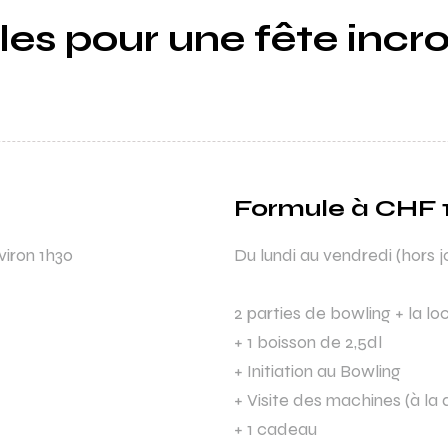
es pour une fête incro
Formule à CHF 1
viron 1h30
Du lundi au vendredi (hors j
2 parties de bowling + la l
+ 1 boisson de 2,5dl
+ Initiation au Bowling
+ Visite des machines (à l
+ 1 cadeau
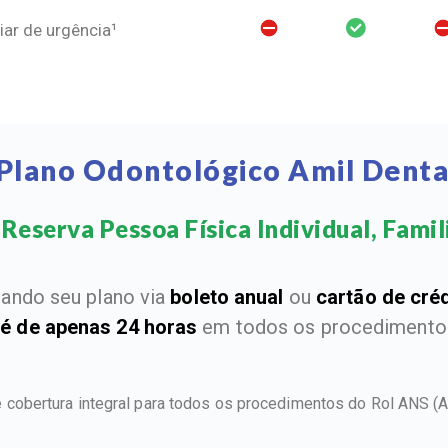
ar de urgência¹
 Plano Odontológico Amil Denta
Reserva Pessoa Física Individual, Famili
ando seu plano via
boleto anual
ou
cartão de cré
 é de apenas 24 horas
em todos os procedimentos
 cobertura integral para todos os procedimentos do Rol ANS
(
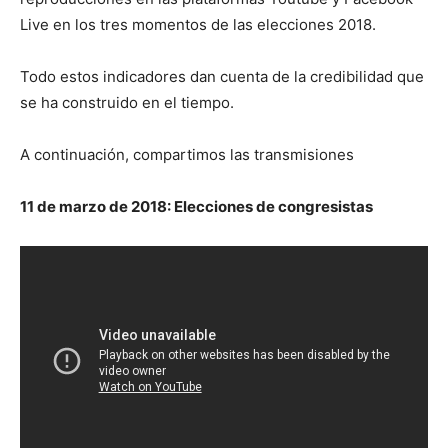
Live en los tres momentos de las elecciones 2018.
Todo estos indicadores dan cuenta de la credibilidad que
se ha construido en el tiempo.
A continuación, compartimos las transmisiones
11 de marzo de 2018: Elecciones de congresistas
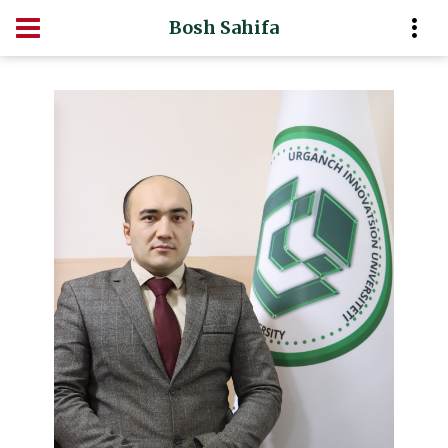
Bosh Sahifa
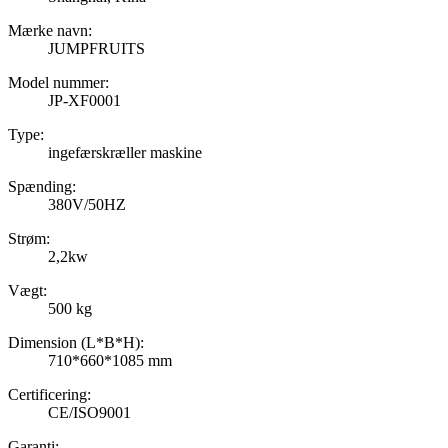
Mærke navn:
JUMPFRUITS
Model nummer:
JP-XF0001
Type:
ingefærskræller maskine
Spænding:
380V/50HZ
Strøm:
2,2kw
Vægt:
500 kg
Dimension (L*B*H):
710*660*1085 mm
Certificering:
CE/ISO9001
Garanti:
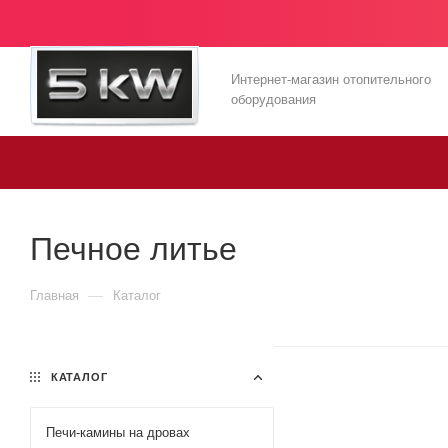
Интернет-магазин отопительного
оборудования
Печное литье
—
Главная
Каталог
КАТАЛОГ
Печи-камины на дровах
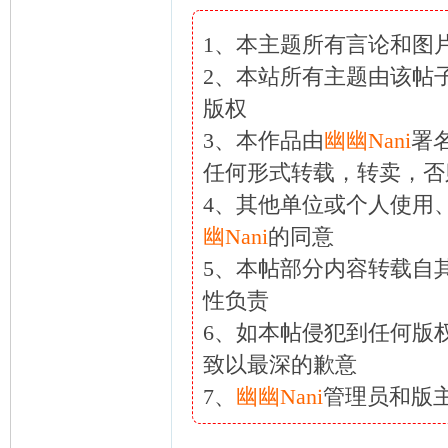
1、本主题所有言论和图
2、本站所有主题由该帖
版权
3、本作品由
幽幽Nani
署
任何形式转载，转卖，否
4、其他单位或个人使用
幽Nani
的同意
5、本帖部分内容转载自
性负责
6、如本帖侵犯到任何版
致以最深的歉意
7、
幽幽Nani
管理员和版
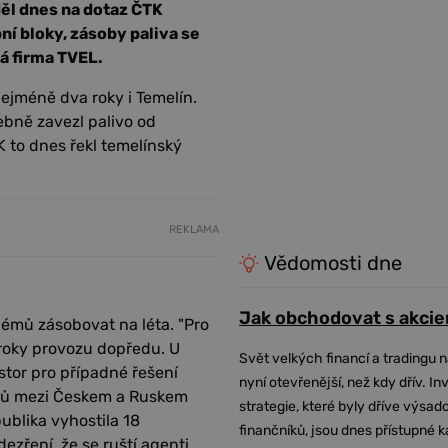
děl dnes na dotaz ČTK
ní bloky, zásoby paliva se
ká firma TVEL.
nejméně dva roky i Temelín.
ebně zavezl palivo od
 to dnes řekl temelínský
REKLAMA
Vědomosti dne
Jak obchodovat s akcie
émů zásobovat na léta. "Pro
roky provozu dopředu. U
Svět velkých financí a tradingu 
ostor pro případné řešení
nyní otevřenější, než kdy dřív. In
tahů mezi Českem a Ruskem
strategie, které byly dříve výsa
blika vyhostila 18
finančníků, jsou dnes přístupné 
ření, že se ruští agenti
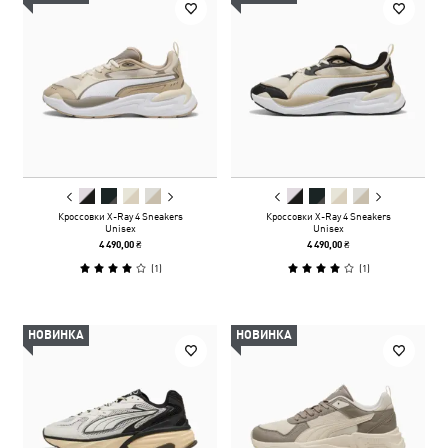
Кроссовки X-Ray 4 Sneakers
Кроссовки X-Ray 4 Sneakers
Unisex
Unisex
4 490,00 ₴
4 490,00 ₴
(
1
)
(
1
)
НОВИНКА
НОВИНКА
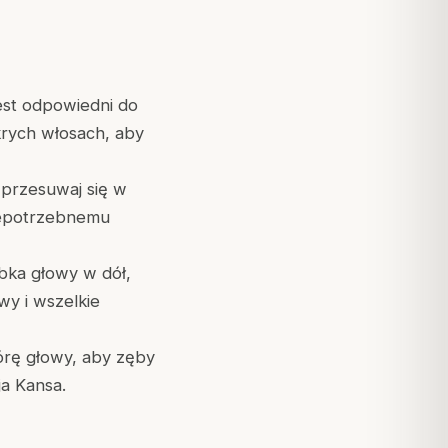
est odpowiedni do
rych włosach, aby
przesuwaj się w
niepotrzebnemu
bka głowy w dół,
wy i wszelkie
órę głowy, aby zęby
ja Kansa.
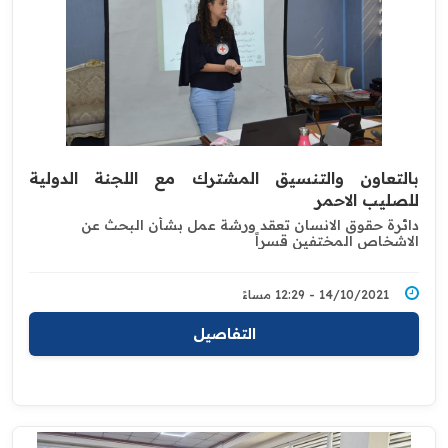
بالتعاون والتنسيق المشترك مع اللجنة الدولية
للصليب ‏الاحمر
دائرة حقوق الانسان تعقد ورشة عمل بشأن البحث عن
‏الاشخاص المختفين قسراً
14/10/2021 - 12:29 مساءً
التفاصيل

▬▬▬

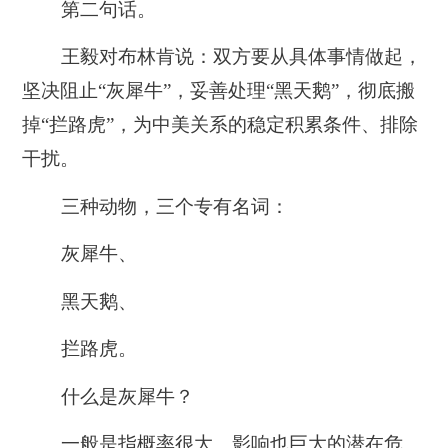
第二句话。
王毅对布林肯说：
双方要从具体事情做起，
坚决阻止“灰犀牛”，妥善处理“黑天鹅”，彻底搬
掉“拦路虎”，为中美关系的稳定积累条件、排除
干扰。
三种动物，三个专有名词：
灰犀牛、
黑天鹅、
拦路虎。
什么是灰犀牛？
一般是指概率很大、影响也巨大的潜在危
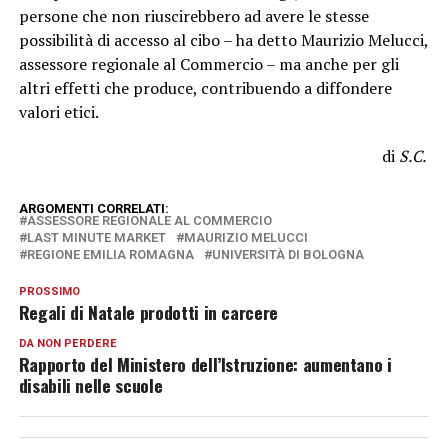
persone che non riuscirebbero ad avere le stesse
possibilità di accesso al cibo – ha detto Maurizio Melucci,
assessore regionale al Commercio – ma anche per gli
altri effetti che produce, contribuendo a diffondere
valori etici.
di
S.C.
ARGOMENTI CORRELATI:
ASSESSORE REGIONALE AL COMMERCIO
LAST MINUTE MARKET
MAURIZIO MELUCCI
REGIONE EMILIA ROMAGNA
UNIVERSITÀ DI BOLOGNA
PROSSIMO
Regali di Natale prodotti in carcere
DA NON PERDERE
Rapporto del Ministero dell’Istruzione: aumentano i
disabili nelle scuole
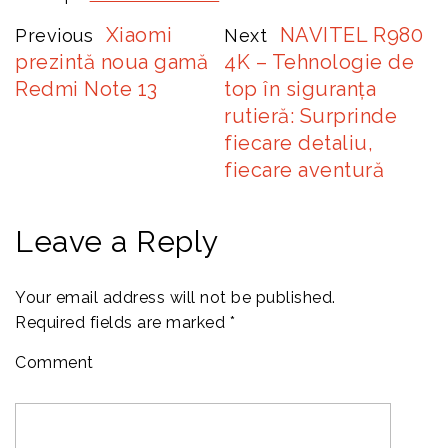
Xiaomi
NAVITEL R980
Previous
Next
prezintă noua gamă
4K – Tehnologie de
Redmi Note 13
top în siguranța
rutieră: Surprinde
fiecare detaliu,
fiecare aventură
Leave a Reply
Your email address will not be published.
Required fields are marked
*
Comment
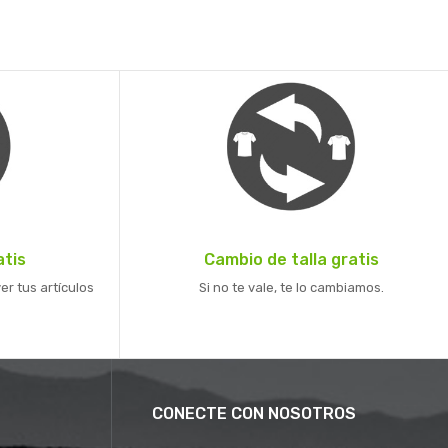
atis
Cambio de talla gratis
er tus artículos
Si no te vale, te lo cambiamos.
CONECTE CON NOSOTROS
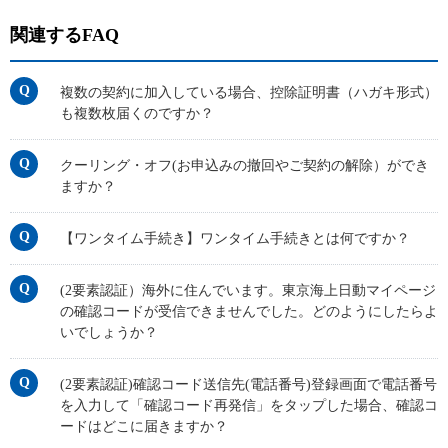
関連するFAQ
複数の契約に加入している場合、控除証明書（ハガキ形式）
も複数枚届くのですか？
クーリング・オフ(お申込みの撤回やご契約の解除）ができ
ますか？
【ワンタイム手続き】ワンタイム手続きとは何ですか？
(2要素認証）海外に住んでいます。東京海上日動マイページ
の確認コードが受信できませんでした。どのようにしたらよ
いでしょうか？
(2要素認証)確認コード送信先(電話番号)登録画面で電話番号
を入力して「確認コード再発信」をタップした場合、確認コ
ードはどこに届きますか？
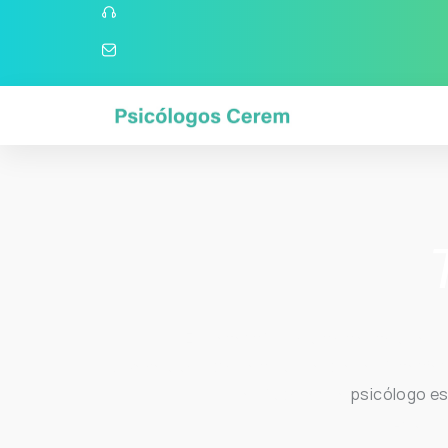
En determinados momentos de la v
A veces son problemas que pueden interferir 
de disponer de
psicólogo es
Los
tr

▬▬▬

§ Your objective
Substitute "boleto mensal" for "boleto anual" in the part that opens with the line containing "es pour une fête incro" and closes with the line containing "Bosh Sahifa", leaving everything else unchanged. Return only those lines, without the pictures.

§ Response area
es pour une fête incro
Formule à CHF 1
viron 1h30
Du lundi au vendredi (hors j
2 parties de bowling + la l
+ 1 boisson de 2,5dl
+ Initiation au Bowling
+ Visite des machines (à l
+ 1 cadeau
ar de urgência¹
 Plano Odontológico Amil Denta
Reserva Pessoa Física Individual, Famili
ando seu plano via
boleto mensal
ou
cartão de cré
 é de apenas 24 horas
em todos os procedimentos
 cobertura integral para todos os procedimentos do Rol ANS
(
Live en los tres momentos de las elecciones 2018.
Todo estos indicadores dan cuenta de la credibilidad que
se ha construido en el tiempo.
A continuación, compartimos las transmisiones
11 de marzo de 2018: Elecciones de congresistas
Bosh Sahifa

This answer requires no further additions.